Several limitations of this study need to be considered. The design as a retrospective, single-centre uncontrolled study with heterogeneity of disease and duration of follow-up renders it at risk of bias and confounding. During follow-up, 56% of patients were also switched to MMF due to MTX intolerance, which may have impacted disease control as well. Anti-infliximab antibodies and drug levels were not routinely measured. Therapeutic options not requiring IV administration, including weekly adalimumab and/or subcutaneous infliximab, were not assessed in this study. Treatment adherence, which has previously been shown to impact the odds of having active disease on infliximab, could not be assessed due to the retrospective nature of the study [25].

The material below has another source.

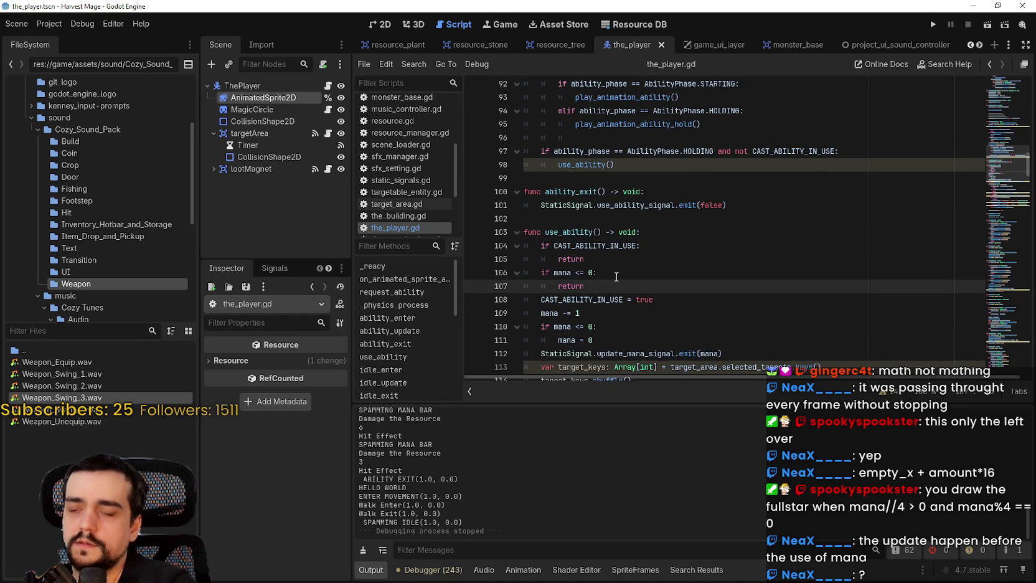
scroll(614, 272, "down", 1)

The data presented in this study indicates that, in cases where a child’s uveitis remains active despite systemic IMT in combination with a biologic agent, switching to infliximab is effective and well-tolerated. A larger, multicentre, prospective study, with measurement of trough infliximab levels and anti-infliximab antibodies, is warranted to address this question more robustly and help determine patient-specific dosing of infliximab for the indication of uveitis.

Summary

What was known before

  • Adalimumab is the only biologic licenced for use in non-infectious childhood uveitis in the UK. Little data is available on the efficacy of infliximab in adalimumab-refractory patients.

What this study adds

  • Infliximab is an effective and well-tolerated treatment for adalimumab-refractory paediatric uveitis.